Życie Eriki nie było usłane różami. Dziewczyna posiada dar przewidywania przyszłości. Czyta z kart. Często wpada w trans, a wtedy wypowiada słowa niezrozumiałe dla postronnych obserwatorów. To właśnie przez niecodzienny talent oraz chwile „zawieszenia” Erika zwana również Tatiką staje się obiektem drwin. Jedyną osobą, która akceptuje ją w całości jest jej chłopak Sebastian. Jednak okrotny los postanawia zadrwić z Eriki i w tej kwestii. Sebastian wyjeżdża przez co ich kontakt zostaje zerwany.
Umierająca przyjaciółka prosi Erikę o przysługę. Dziewczyna ma zatroszczyć się o jej syna. Jedzie z małym Arturem do Ameryki do kuzyna. Niespodziewa się, że w miasteczku Woodsborrow spotka swoją młodzieńczą miłość. Piętnaście lat to szmat czasu, czy możliwe jest by po takim czasie uczucie, które kiedyś ich łączyło było nadal żywe?

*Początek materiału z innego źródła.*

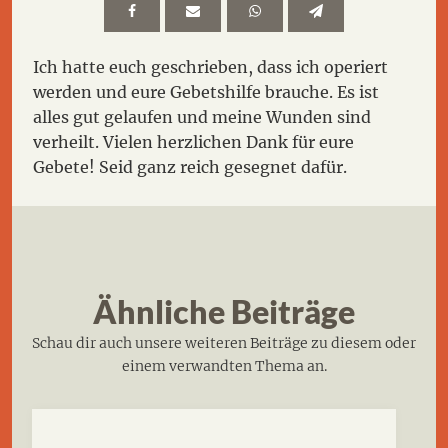
Ich hatte euch geschrieben, dass ich operiert
werden und eure Gebetshilfe brauche. Es ist
alles gut gelaufen und meine Wunden sind
verheilt. Vielen herzlichen Dank für eure
Gebete! Seid ganz reich gesegnet dafür.
Ähnliche Beiträge
Schau dir auch unsere weiteren Beiträge zu diesem oder
einem verwandten Thema an.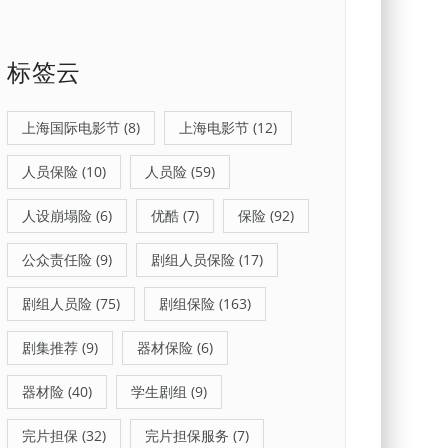
标签云
上海国际电影节
(8)
上海电影节
(12)
人员保险
(10)
人员险
(59)
人设崩塌险
(6)
优酷
(7)
保险
(92)
公众责任险
(9)
剧组人员保险
(17)
剧组人员险
(75)
剧组保险
(163)
剧集推荐
(9)
器材保险
(6)
器材险
(40)
学生剧组
(9)
完片担保
(32)
完片担保服务
(7)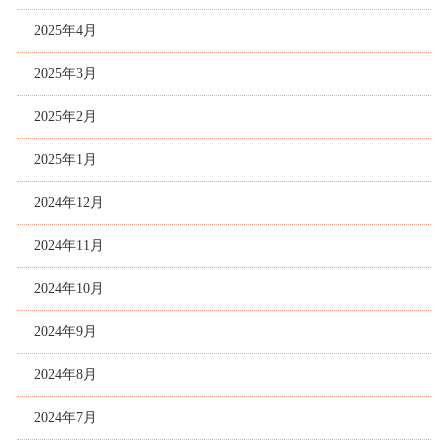
2025年4月
2025年3月
2025年2月
2025年1月
2024年12月
2024年11月
2024年10月
2024年9月
2024年8月
2024年7月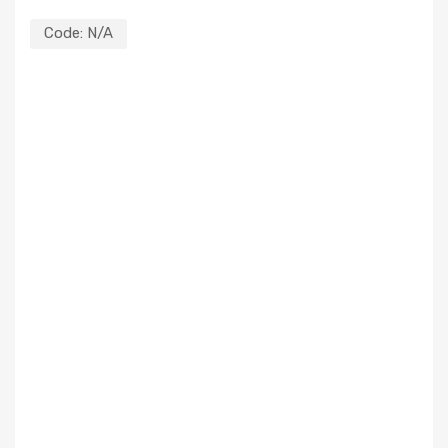
Code:
N/A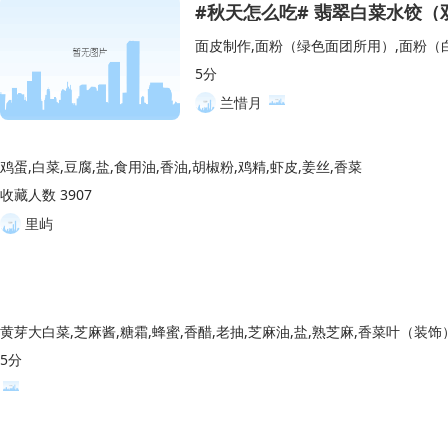
#秋天怎么吃# 翡翠白菜水饺
5分
兰惜月
鸡蛋,白菜,豆腐,盐,食用油,香油,胡椒粉,鸡精,虾皮,姜丝,香菜
收藏人数 3907
里屿
黄芽大白菜,芝麻酱,糖霜,蜂蜜,香醋,老抽,芝麻油,盐,熟芝麻,香菜叶（装饰
5分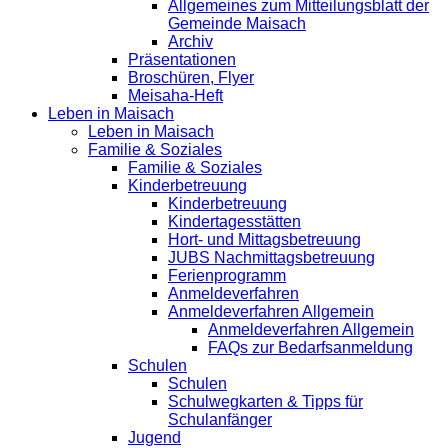
Allgemeines zum Mitteilungsblatt der
Gemeinde Maisach
Archiv
Präsentationen
Broschüren, Flyer
Meisaha-Heft
Leben in Maisach
Leben in Maisach
Familie & Soziales
Familie & Soziales
Kinderbetreuung
Kinderbetreuung
Kindertagesstätten
Hort- und Mittagsbetreuung
JUBS Nachmittagsbetreuung
Ferienprogramm
Anmeldeverfahren
Anmeldeverfahren Allgemein
Anmeldeverfahren Allgemein
FAQs zur Bedarfsanmeldung
Schulen
Schulen
Schulwegkarten & Tipps für
Schulanfänger
Jugend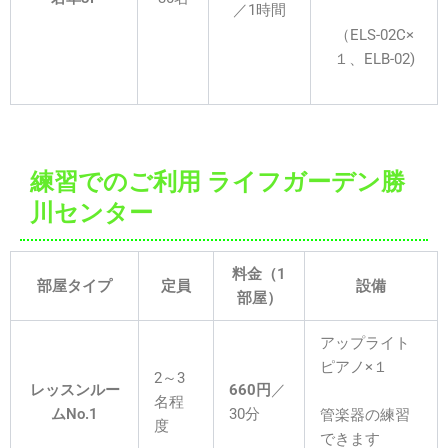
／1時間
（ELS-02C×
１、ELB-02)
練習でのご利用 ライフガーデン勝
川センター
料金（1
部屋タイプ
定員
設備
部屋）
アップライト
ピアノ×１
2～3
レッスンルー
660円
／
名程
ムNo.1
30分
管楽器の練習
度
できます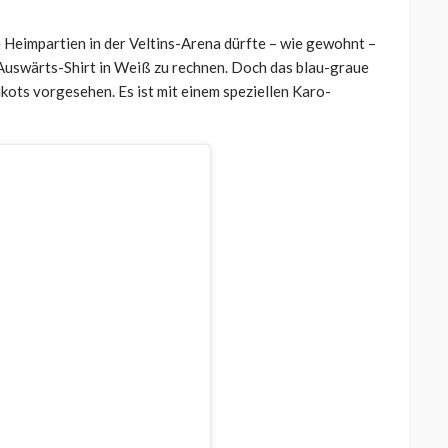
e Heimpartien in der Veltins-Arena dürfte – wie gewohnt –
 Auswärts-Shirt in Weiß zu rechnen. Doch das blau-graue
ikots vorgesehen. Es ist mit einem speziellen Karo-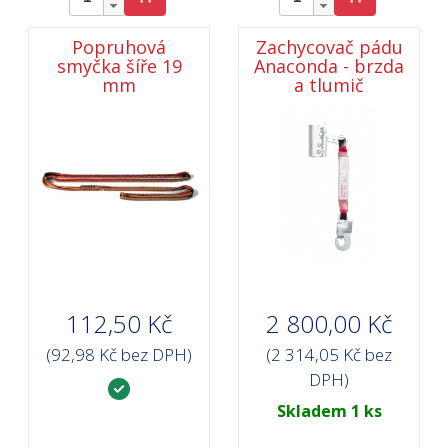
Popruhová
Zachycovač pádu
smyčka šíře 19
Anaconda - brzda
mm
a tlumič
112,50 Kč
2 800,00 Kč
(92,98 Kč bez DPH)
(2 314,05 Kč bez
DPH)
Skladem 1 ks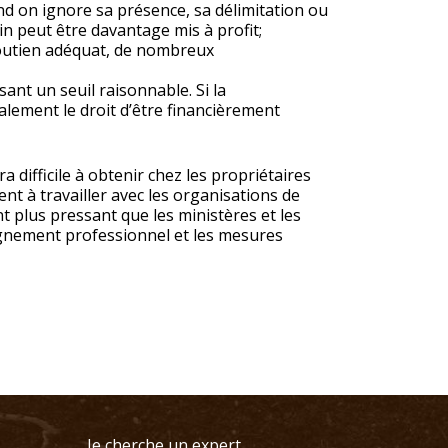
d on ignore sa présence, sa délimitation ou
ain peut être davantage mis à profit;
soutien adéquat, de nombreux
nt un seuil raisonnable. Si la
alement le droit d’être financièrement
 difficile à obtenir chez les propriétaires
t à travailler avec les organisations de
 plus pressant que les ministères et les
agnement professionnel et les mesures
Je cherche un expert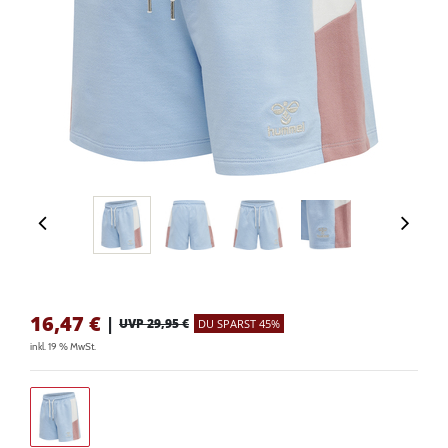
16,47
€
|
UVP 29,95 €
DU SPARST 45%
inkl. 19 % MwSt.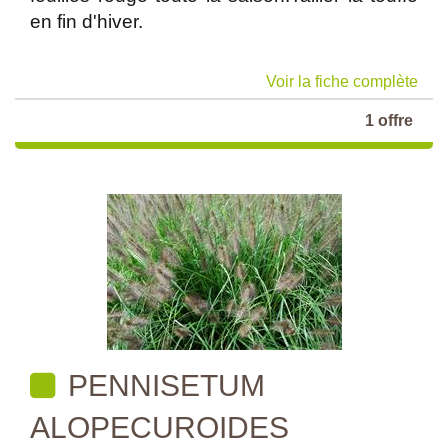
en fin d'hiver.
Voir la fiche complète
1 offre
PENNISETUM
ALOPECUROIDES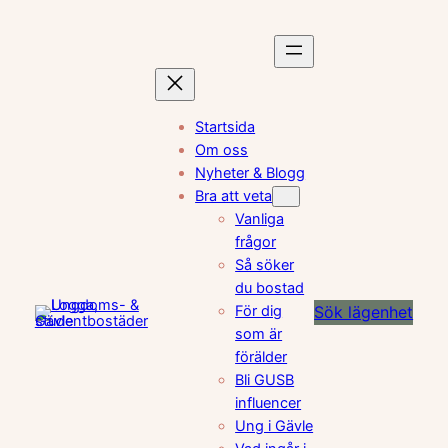
Hoppa
till
innehåll
Startsida
Om oss
Nyheter & Blogg
Bra att veta
Vanliga
frågor
Så söker
du bostad
För dig
Sök lägenhet
som är
förälder
Bli GUSB
influencer
Ung i Gävle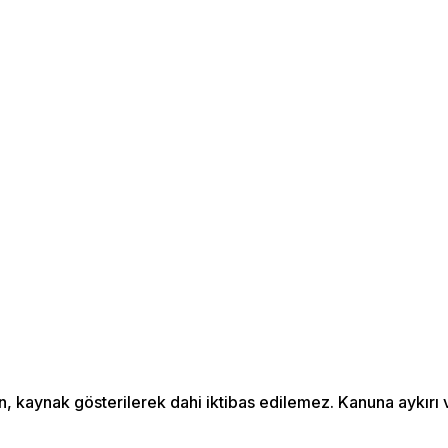
an, kaynak gösterilerek dahi iktibas edilemez. Kanuna aykır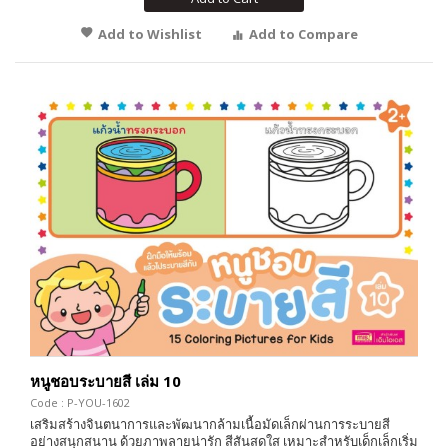
Add to Wishlist
Add to Compare
หนูชอบระบายสี เล่ม 10
Code : P-YOU-1602
เสริมสร้างจินตนาการและพัฒนากล้ามเนื้อมัดเล็กผ่านการระบายสี
อย่างสนุกสนาน ด้วยภาพลายน่ารัก สีสันสดใส เหมาะสำหรับเด็กเล็กเริ่ม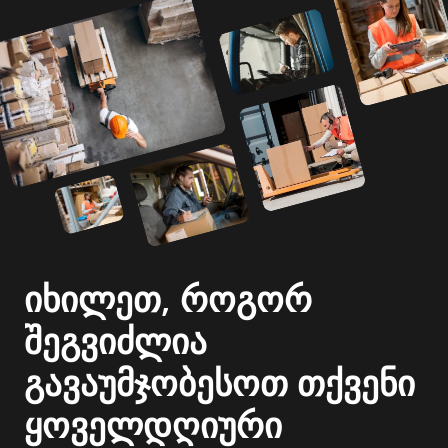
იხილეთ, როგორ
შეგვიძლია
გავაუმჯობესოთ თქვენი
ყოველდღიური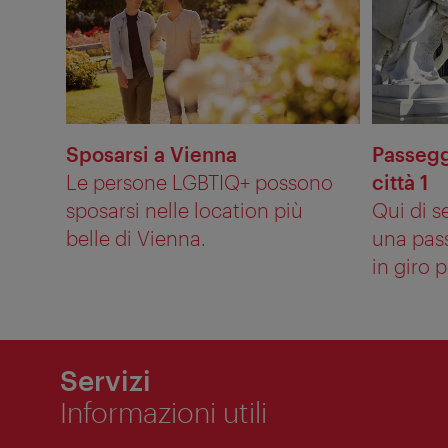
Sposarsi a Vienna
Passegg
Le persone LGBTIQ+ possono
città 1
sposarsi nelle location più
Qui di s
belle di Vienna.
una pas
in giro pe
Servizi
Informazioni utili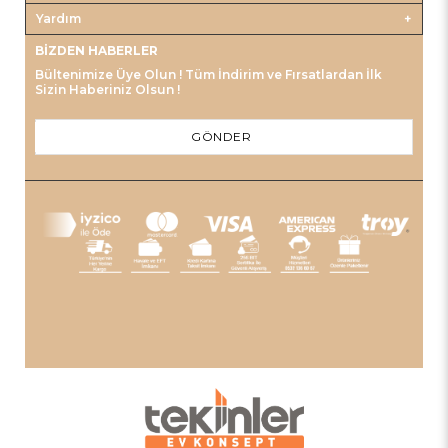
Yardım
BIZDEN HABERLER
Bültenimize Üye Olun ! Tüm İndirim ve Fırsatlardan İlk
Sizin Haberiniz Olsun !
GÖNDER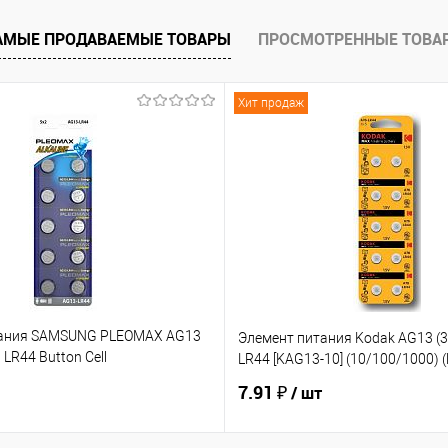
АМЫЕ ПРОДАВАЕМЫЕ ТОВАРЫ
ПРОСМОТРЕННЫЕ ТОВА
ию
В избранное
Хит продаж
тания SAMSUNG PLEOMAX AG13
Элемент питания Kodak AG13 (3
 LR44 Button Cell
LR44 [KAG13-10] (10/100/1000) 
/112000) до 06.2026 (Б0061014)
7.91 ₽
/ шт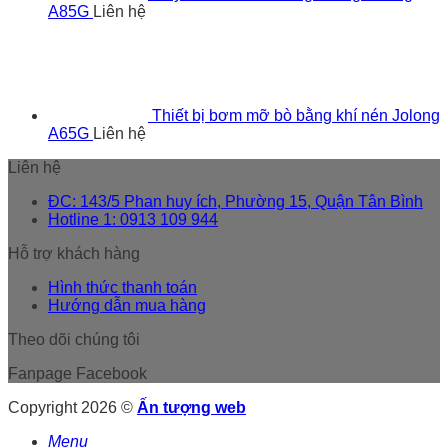
A85G
Liên hệ
Thiết bị bơm mỡ bò bằng khí nén Jolong
A65G
Liên hệ
Liên hệ
ĐC: 143/5 Phan huy ích, Phường 15, Quận Tân Bình
Hotline 1: 0913 109 944
Hỗ trợ khách hàng
Hình thức thanh toán
Hướng dẫn mua hàng
Theo dõi chúng tôi
Fanpage Facebook
Copyright 2026 ©
Ấn tượng web
Menu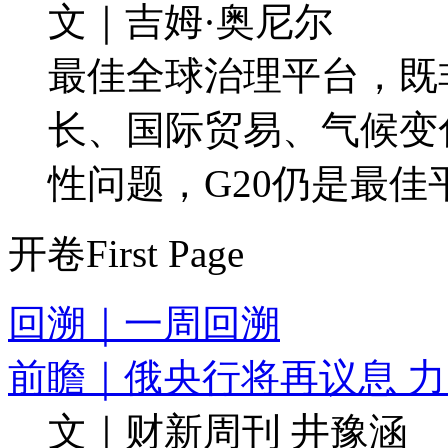
文｜吉姆·奥尼尔
最佳全球治理平台，既
长、国际贸易、气候变
性问题，G20仍是最佳
开卷
First Page
回溯｜一周回溯
前瞻｜俄央行将再议息 
文｜财新周刊 井豫涵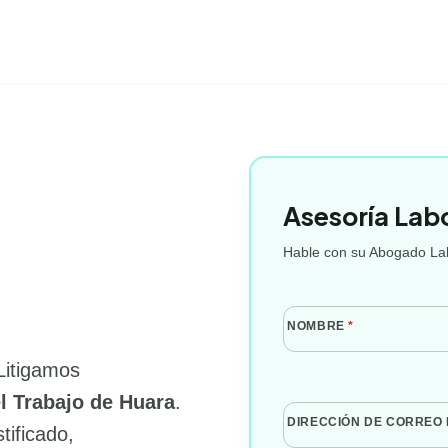
Asesoría Lab
Hable con su Abogado Lab
NOMBRE
*
Litigamos
l Trabajo de Huara
.
DIRECCIÓN DE CORREO
tificado,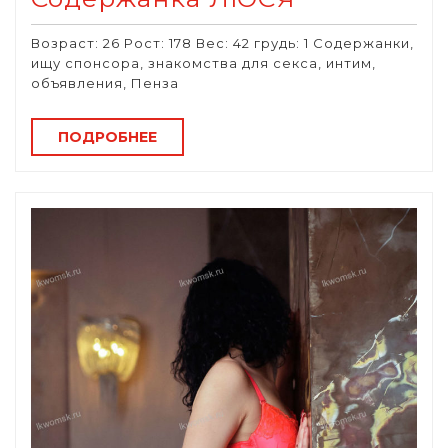
Возраст: 26 Рост: 178 Вес: 42 грудь: 1 Содержанки,
ищу спонсора, знакомства для секса, интим,
объявления, Пенза
ПОДРОБНЕЕ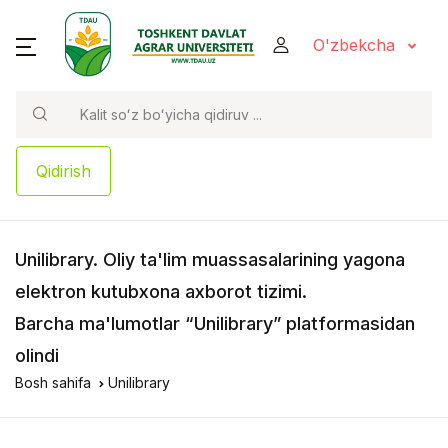
O'zbekcha
Qidirish
Unilibrary
. Oliy ta'lim muassasalarining yagona
elektron kutubxona axborot tizimi.
Barcha ma'lumotlar “Unilibrary” platformasidan
olindi
Bosh sahifa
Unilibrary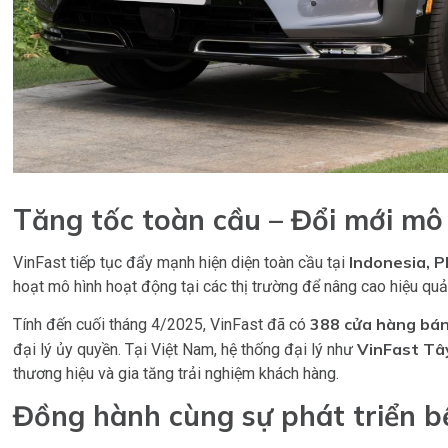
Tăng tốc toàn cầu – Đổi mới mô
Indonesia, P
VinFast tiếp tục đẩy mạnh hiện diện toàn cầu tại
hoạt mô hình hoạt động tại các thị trường để nâng cao hiệu quả
388 cửa hàng bán
Tính đến cuối tháng 4/2025, VinFast đã có
VinFast Tâ
đại lý ủy quyền. Tại Việt Nam, hệ thống đại lý như
thương hiệu và gia tăng trải nghiệm khách hàng.
Đồng hành cùng sự phát triển b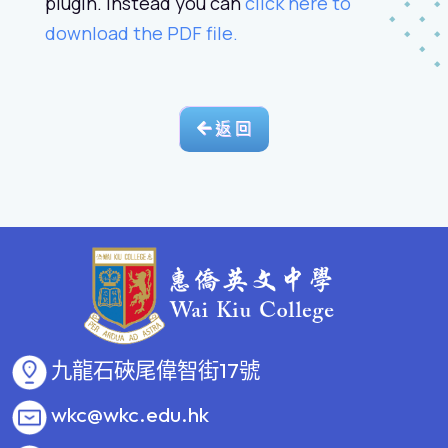
plugin. Instead you can
click here to
download the PDF file.
返 回
九龍石硤尾偉智街17號
wkc@wkc.edu.hk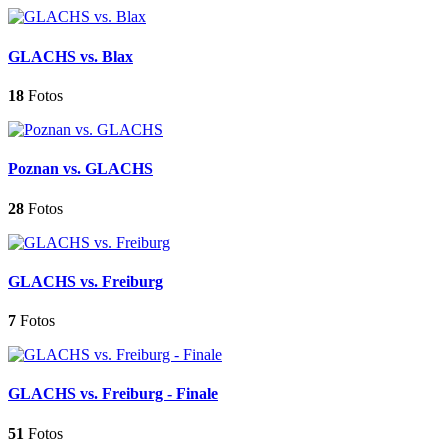
GLACHS vs. Blax
18
Fotos
Poznan vs. GLACHS
28
Fotos
GLACHS vs. Freiburg
7
Fotos
GLACHS vs. Freiburg - Finale
51
Fotos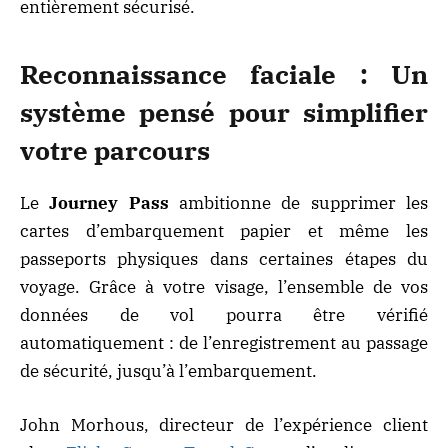
entièrement sécurisé.
Reconnaissance faciale : Un
système pensé pour simplifier
votre parcours
Le
Journey Pass
ambitionne de supprimer les
cartes d’embarquement papier et même les
passeports physiques dans certaines étapes du
voyage. Grâce à votre visage, l’ensemble de vos
données de vol pourra être vérifié
automatiquement : de l’enregistrement au passage
de sécurité, jusqu’à l’embarquement.
John Morhous, directeur de l’expérience client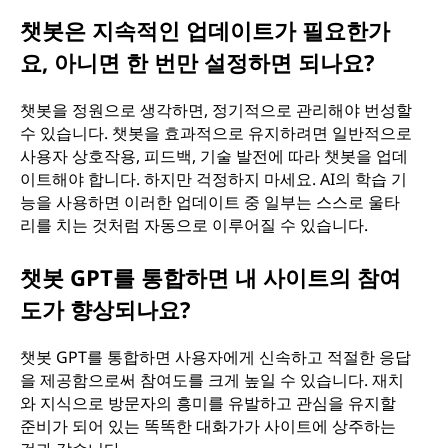
챗봇은 지속적인 업데이트가 필요한가
요, 아니면 한 번만 설정하면 되나요?
챗봇을 정원으로 생각하면, 정기적으로 관리해야 번성할
수 있습니다. 챗봇을 효과적으로 유지하려면 일반적으로
사용자 상호작용, 피드백, 기술 발전에 따라 챗봇을 업데
이트해야 합니다. 하지만 걱정하지 마세요. AI의 학습 기
능을 사용하면 이러한 업데이트 중 일부는 스스로 울타
리를 치는 것처럼 자동으로 이루어질 수 있습니다.
챗봇 GPT를 통합하면 내 사이트의 참여
도가 향상되나요?
챗봇 GPT를 통합하면 사용자에게 신속하고 적절한 응답
을 제공함으로써 참여도를 크게 높일 수 있습니다. 재치
와 지식으로 방문자의 흥미를 유발하고 관심을 유지할
준비가 되어 있는 똑똑한 대화가가 사이트에 상주하는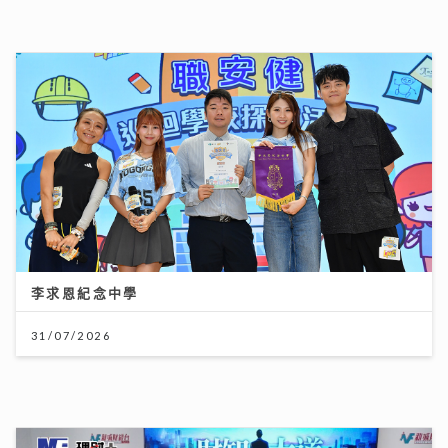
財知大道｜六歐洲勁旅即將來港 首場門票已售逾3萬張
強調「期望管理」球星或陣容不全
28/07/2026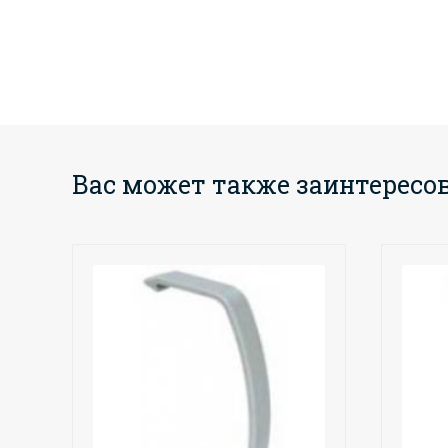
Вас может также заинтересо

Bastion jest pewny swoich uczuć i tym razem postanawia walczyć o Erikę.
To jest bardzo dobra książka, choć do idealnej zabrakło ociupinkę, ale o tym za chwilę.
Oryginalności tej książce nie można odebrać. Autorka stworzyła historię nietuzinkową, zdecydowanie wyróżniającą się na tle innych romansów.
Czy da się połączyć wątek czytania z kart z wątkiem klubu motocyklowego? Otóż moi drodzy pani Grażyna udowadnia, że się da. Mało tego, połączenie takie okazalo się strzałem w dziesiątkę. Niesamowicie przyjemnie sie to czytało. Jeden malutki minus to akcja. Przyzwyczaiłam się, że w książkach, które zawierają wątek MC dzieje się dużo, a członkowie to mega niegrzeczni chłopcy. W tej kwestii czułam pewien niedosyt. Jednak wieżę, że „Bastion” jest dopiero wstępem do czegoś wielkiego.
Bardzo podoba mi sie podział fabuły na teraźniejszość i wspomnienia, które wyjaśniają jakie wydarzenia ukształtowały naszych bohaterow i doprowadziły ich w miejsce, w ktorym się aktualnie znajdują.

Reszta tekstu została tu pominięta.